Can you print the lines of each entry below word for word, leaving the pictures out of your answer?

(Source texts of formatted documents)
= = =

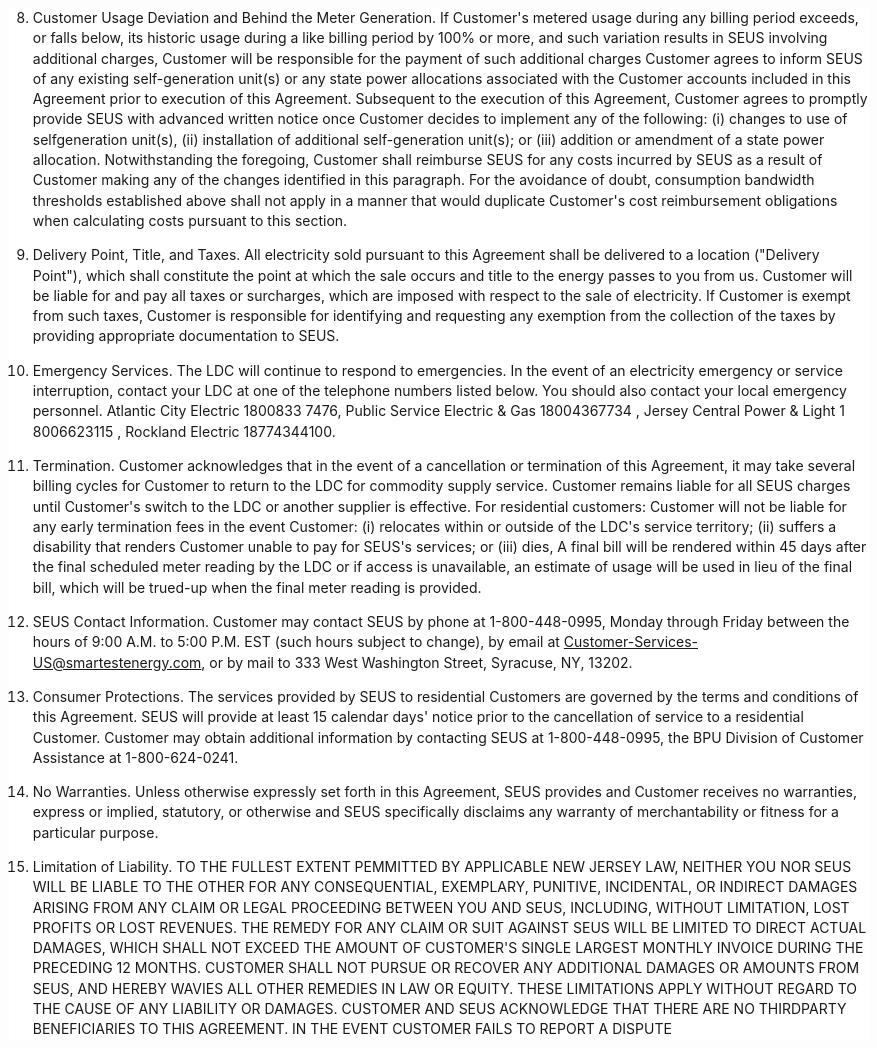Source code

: 8. Customer Usage Deviation and Behind the Meter Generation. If Customer's metered usage during any billing period exceeds, or falls below, its historic usage during a like billing period by $100 \%$ or more, and such variation results in SEUS involving additional charges, Customer will be responsible for the payment of such additional charges Customer agrees to inform SEUS of any existing self-generation unit(s) or any state power allocations associated with the Customer accounts included in this Agreement prior to execution of this Agreement. Subsequent to the execution of this Agreement, Customer agrees to promptly provide SEUS with advanced written notice once Customer decides to implement any of the following: (i) changes to use of selfgeneration unit(s), (ii) installation of additional self-generation unit(s); or (iii) addition or amendment of a state power allocation. Notwithstanding the foregoing, Customer shall reimburse SEUS for any costs incurred by SEUS as a result of Customer making any of the changes identified in this paragraph. For the avoidance of doubt, consumption bandwidth thresholds established above shall not apply in a manner that would duplicate Customer's cost reimbursement obligations when calculating costs pursuant to this section.
9. Delivery Point, Title, and Taxes. All electricity sold pursuant to this Agreement shall be delivered to a location ("Delivery Point"), which shall constitute the point at which the sale occurs and title to the energy passes to you from us. Customer will be liable for and pay all taxes or surcharges, which are imposed with respect to the sale of electricity. If Customer is exempt from such taxes, Customer is responsible for identifying and requesting any exemption from the collection of the taxes by providing appropriate documentation to SEUS.

10. Emergency Services. The LDC will continue to respond to emergencies. In the event of an electricity emergency or service interruption, contact your LDC at one of the telephone numbers listed below. You should also contact your local emergency personnel. Atlantic City Electric 1800833 7476, Public Service Electric \& Gas 18004367734 , Jersey Central Power \& Light 1 8006623115 , Rockland Electric 18774344100.
11. Termination. Customer acknowledges that in the event of a cancellation or termination of this Agreement, it may take several billing cycles for Customer to return to the LDC for commodity supply service. Customer remains liable for all SEUS charges until Customer's switch to the LDC or another supplier is effective. For residential customers: Customer will not be liable for any early termination fees in the event Customer: (i) relocates within or outside of the LDC's service territory; (ii) suffers a disability that renders Customer unable to pay for SEUS's services; or (iii) dies, A final bill will be rendered within 45 days after the final scheduled meter reading by the LDC or if access is unavailable, an estimate of usage will be used in lieu of the final bill, which will be trued-up when the final meter reading is provided.
12. SEUS Contact Information. Customer may contact SEUS by phone at 1-800-448-0995, Monday through Friday between the hours of 9:00 A.M. to 5:00 P.M. EST (such hours subject to change), by email at Customer-Services-US@smartestenergy.com, or by mail to 333 West Washington Street, Syracuse, NY, 13202.
13. Consumer Protections. The services provided by SEUS to residential Customers are governed by the terms and conditions of this Agreement. SEUS will provide at least 15 calendar days' notice prior to the cancellation of service to a residential Customer. Customer may obtain additional information by contacting SEUS at 1-800-448-0995, the BPU Division of Customer Assistance at 1-800-624-0241.
14. No Warranties. Unless otherwise expressly set forth in this Agreement, SEUS provides and Customer receives no warranties, express or implied, statutory, or otherwise and SEUS specifically disclaims any warranty of merchantability or fitness for a particular purpose.
15. Limitation of Liability. TO THE FULLEST EXTENT PEMMITTED BY APPLICABLE NEW JERSEY LAW, NEITHER YOU NOR SEUS WILL BE LIABLE TO THE OTHER FOR ANY CONSEQUENTIAL, EXEMPLARY, PUNITIVE, INCIDENTAL, OR INDIRECT DAMAGES ARISING FROM ANY CLAIM OR LEGAL PROCEEDING BETWEEN YOU AND SEUS, INCLUDING, WITHOUT LIMITATION, LOST PROFITS OR LOST REVENUES. THE REMEDY FOR ANY CLAIM OR SUIT AGAINST SEUS WILL BE LIMITED TO DIRECT ACTUAL DAMAGES, WHICH SHALL NOT EXCEED THE AMOUNT OF CUSTOMER'S SINGLE LARGEST MONTHLY INVOICE DURING THE PRECEDING 12 MONTHS. CUSTOMER SHALL NOT PURSUE OR RECOVER ANY ADDITIONAL DAMAGES OR AMOUNTS FROM SEUS, AND HEREBY WAVIES ALL OTHER REMEDIES IN LAW OR EQUITY. THESE LIMITATIONS APPLY WITHOUT REGARD TO THE CAUSE OF ANY LIABILITY OR DAMAGES. CUSTOMER AND SEUS ACKNOWLEDGE THAT THERE ARE NO THIRDPARTY BENEFICIARIES TO THIS AGREEMENT. IN THE EVENT CUSTOMER FAILS TO REPORT A DISPUTE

= = =

__EXERCISE SOLUTION__
Source code

: 8. Customer Usage Deviation and Behind the Meter Generation. If Customer's metered usage during any billing period exceeds, or falls below, its historic usage during a like billing period by $100 \%$ or more, and such variation results in SEUS involving additional charges, Customer will be responsible for the payment of such additional charges Customer agrees to inform SEUS of any existing self-generation unit(s) or any state power allocations associated with the Customer accounts included in this Agreement prior to execution of this Agreement. Subsequent to the execution of this Agreement, Customer agrees to promptly provide SEUS with advanced written notice once Customer decides to implement any of the following: (i) changes to use of selfgeneration unit(s), (ii) installation of additional self-generation unit(s); or (iii) addition or amendment of a state power allocation. Notwithstanding the foregoing, Customer shall reimburse SEUS for any costs incurred by SEUS as a result of Customer making any of the changes identified in this paragraph. For the avoidance of doubt, consumption bandwidth thresholds established above shall not apply in a manner that would duplicate Customer's cost reimbursement obligations when calculating costs pursuant to this section.
9. Delivery Point, Title, and Taxes. All electricity sold pursuant to this Agreement shall be delivered to a location ("Delivery Point"), which shall constitute the point at which the sale occurs and title to the energy passes to you from us. Customer will be liable for and pay all taxes or surcharges, which are imposed with respect to the sale of electricity. If Customer is exempt from such taxes, Customer is responsible for identifying and requesting any exemption from the collection of the taxes by providing appropriate documentation to SEUS.

10. Emergency Services. The LDC will continue to respond to emergencies. In the event of an electricity emergency or service interruption, contact your LDC at one of the telephone numbers listed below. You should also contact your local emergency personnel. Atlantic City Electric 1800833 7476, Public Service Electric \& Gas 18004367734 , Jersey Central Power \& Light 1 8006623115 , Rockland Electric 18774344100.
11. Termination. Customer acknowledges that in the event of a cancellation or termination of this Agreement, it may take several billing cycles for Customer to return to the LDC for commodity supply service. Customer remains liable for all SEUS charges until Customer's switch to the LDC or another supplier is effective. For residential customers: Customer will not be liable for any early termination fees in the event Customer: (i) relocates within or outside of the LDC's service territory; (ii) suffers a disability that renders Customer unable to pay for SEUS's services; or (iii) dies, A final bill will be rendered within 45 days after the final scheduled meter reading by the LDC or if access is unavailable, an estimate of usage will be used in lieu of the final bill, which will be trued-up when the final meter reading is provided.
12. SEUS Contact Information. Customer may contact SEUS by phone at 1-800-448-0995, Monday through Friday between the hours of 9:00 A.M. to 5:00 P.M. EST (such hours subject to change), by email at Customer-Services-US@smartestenergy.com, or by mail to 333 West Washington Street, Syracuse, NY, 13202.
13. Consumer Protections. The services provided by SEUS to residential Customers are governed by the terms and conditions of this Agreement. SEUS will provide at least 15 calendar days' notice prior to the cancellation of service to a residential Customer. Customer may obtain additional information by contacting SEUS at 1-800-448-0995, the BPU Division of Customer Assistance at 1-800-624-0241.
14. No Warranties. Unless otherwise expressly set forth in this Agreement, SEUS provides and Customer receives no warranties, express or implied, statutory, or otherwise and SEUS specifically disclaims any warranty of merchantability or fitness for a particular purpose.
15. Limitation of Liability. TO THE FULLEST EXTENT PEMMITTED BY APPLICABLE NEW JERSEY LAW, NEITHER YOU NOR SEUS WILL BE LIABLE TO THE OTHER FOR ANY CONSEQUENTIAL, EXEMPLARY, PUNITIVE, INCIDENTAL, OR INDIRECT DAMAGES ARISING FROM ANY CLAIM OR LEGAL PROCEEDING BETWEEN YOU AND SEUS, INCLUDING, WITHOUT LIMITATION, LOST PROFITS OR LOST REVENUES. THE REMEDY FOR ANY CLAIM OR SUIT AGAINST SEUS WILL BE LIMITED TO DIRECT ACTUAL DAMAGES, WHICH SHALL NOT EXCEED THE AMOUNT OF CUSTOMER'S SINGLE LARGEST MONTHLY INVOICE DURING THE PRECEDING 12 MONTHS. CUSTOMER SHALL NOT PURSUE OR RECOVER ANY ADDITIONAL DAMAGES OR AMOUNTS FROM SEUS, AND HEREBY WAVIES ALL OTHER REMEDIES IN LAW OR EQUITY. THESE LIMITATIONS APPLY WITHOUT REGARD TO THE CAUSE OF ANY LIABILITY OR DAMAGES. CUSTOMER AND SEUS ACKNOWLEDGE THAT THERE ARE NO THIRDPARTY BENEFICIARIES TO THIS AGREEMENT. IN THE EVENT CUSTOMER FAILS TO REPORT A DISPUTE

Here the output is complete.